We can determine whether there’s a trend in each population by summing up passage counts per-year, and considering the yearly population counts. This hides the seasonal component we’ve already deduced.

Code: Show Annual Counts
fish_ts |>
  mutate(year=year(date)) |>
  as_data_frame() |>
  group_by(name,year) |>
  summarize(total = sum(value), .groups="drop") |>
  ggplot(aes(x=as.factor(year),y=total,color=name,group=name))+
  geom_point() +
  geom_line()+
    facet_wrap(~name, ncol = 1, scales="free_y") +

  theme_minimal()+
  labs(x="Year",y="Annual Count",title="Annual Counts of Fish Passage per Species")

Annual counts of each fish species helps determine whether a trend is occuring for any population. Species are plotted in different graphs to aid readers in recognizing potential cyclical activity.

The annual counts hide seasonal changes by comparing yearly passage sightings. A few observations:

  • The coho species has increased tremendously in recent years, but before then was relatively consistent. Some unobserved data may explain the sudden increase, but a trend might be occurring.
  • The jack coho population varies up and down without an overall change in level, suggesting potential cyclicality.
  • The steelhead population seems to be declining, but changes to the 2010 population may mean that other factors (or chance) are at play.

Let’s see what we would expect might occur in the future, based on the time series data we’ve witnessed thus far. We’ll consider both trend and seasonal variations to be additive in nature, and use the Holt-Winters forecast method on the original time series data for each salmon population.

First, let’s see if we can create a model that predicts the past well, using data from 2001-2009 and testing on 2010-2011.

Code: Predict fish passage on prior data
fish_train = fish_ts |>
  filter(year(date)<2010 & name=="coho")

fish_test = fish_ts |>
  filter(year(date)>=2010)

fish_model_train = fish_train |>
  model(ets = ETS(value ~ season(method="A")+trend(method="A")))

fish_predict_train = broom::augment(fish_model_train)

fish_predict_train |>
  ggplot() +
  geom_line(aes(x = date, y = value)) +
  geom_line(aes(x = date, y = .fitted), color = "red", alpha = .7, size=0.5)+
  facet_wrap(~name,ncol=1,scales = "free")+
  theme_minimal()

A

It looks pretty good on the data it trained on.
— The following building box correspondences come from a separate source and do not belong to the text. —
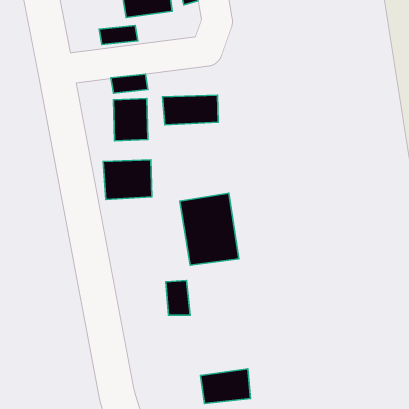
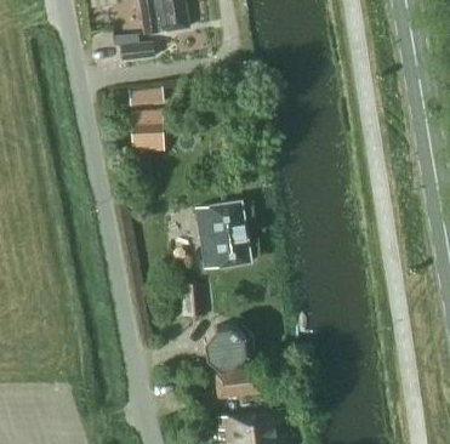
building: [162,95,218,125] -> none
building: [103,160,152,200] -> none
building: none -> [205,326,246,369]

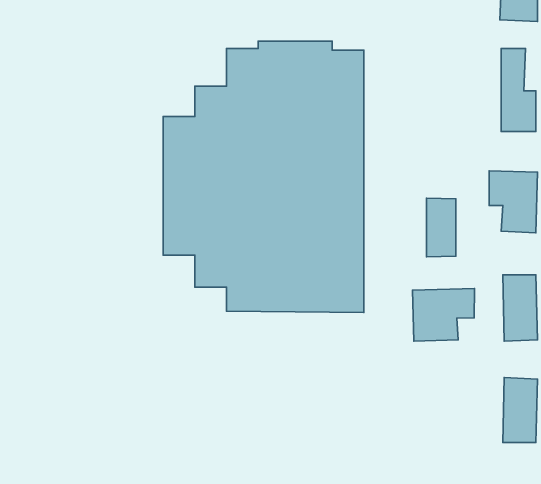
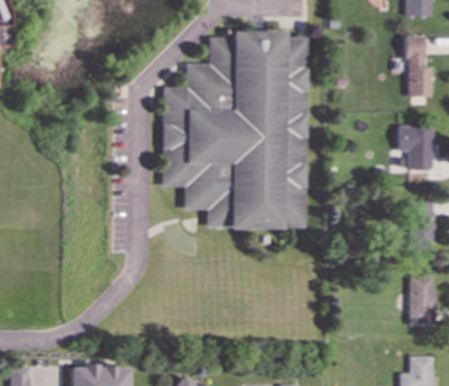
building: [426,198,456,257] -> none
building: [413,289,475,341] -> none

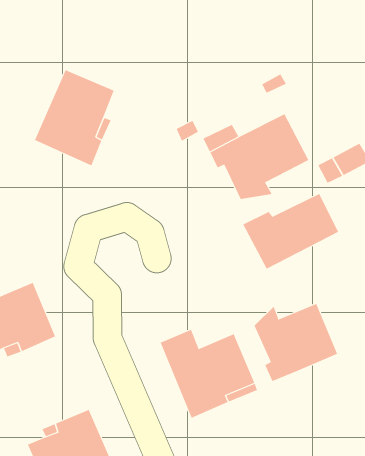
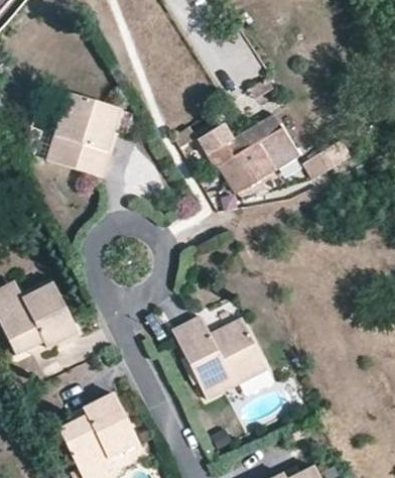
building: [243,193,339,270] -> none
building: [254,303,338,382] -> none

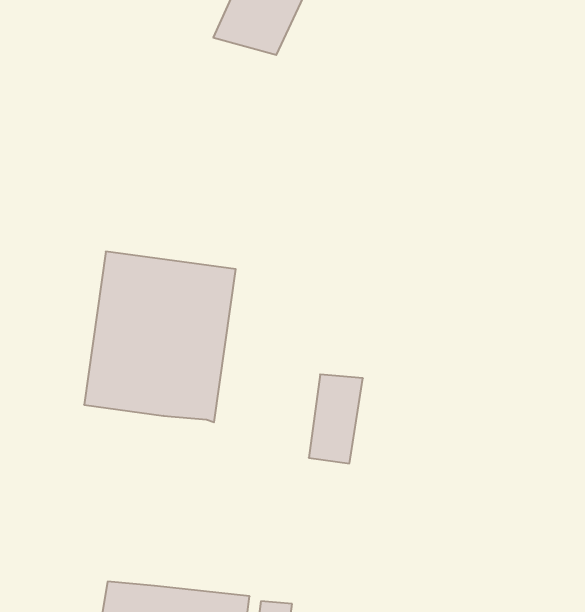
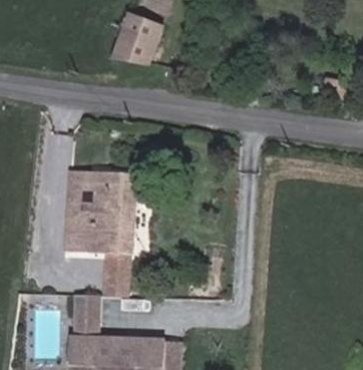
building: [309,374,363,463] -> [104,252,128,296]
building: none -> [74,294,99,338]

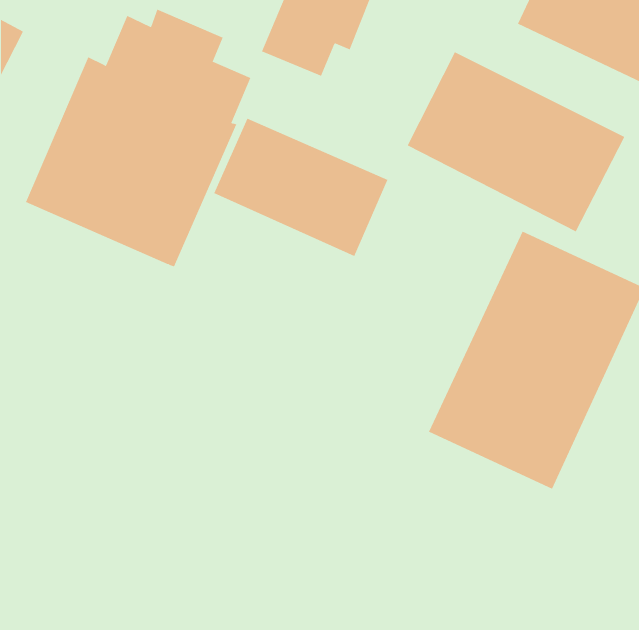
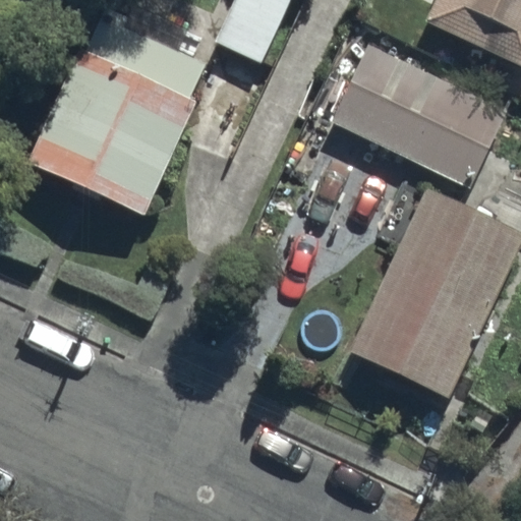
building: [213,118,388,257] -> none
Let’s test the model using data from 2010-2011 and determine how well it matches data it’s never seen before.

Code: Apply forecast to existing data
fish_model_test = fish_model_train |>
  forecast(h="2 years") 

fish_model_test |>
  autoplot(fish_ts)+
  theme_minimal()+
  labs(x="Date",y="Fish Passage",title="Predicting Fish Passage using Holt-Winter Forecasting")

Holt-Winter forecasting failed in this case due to the dataset having strong zero-inflation and sudden spikes, whereas Holt-Winter modeling is a method of exponential smoothing. ARIMA or other methods would be better suited for completing this analysis.

Review: Why we use time series

Time series analysis can help us isolate time-based components from our final analysis. This can be helpful when trying to deduce seasonal or yearly trends and whether there are non-time-related factors that need to be considered.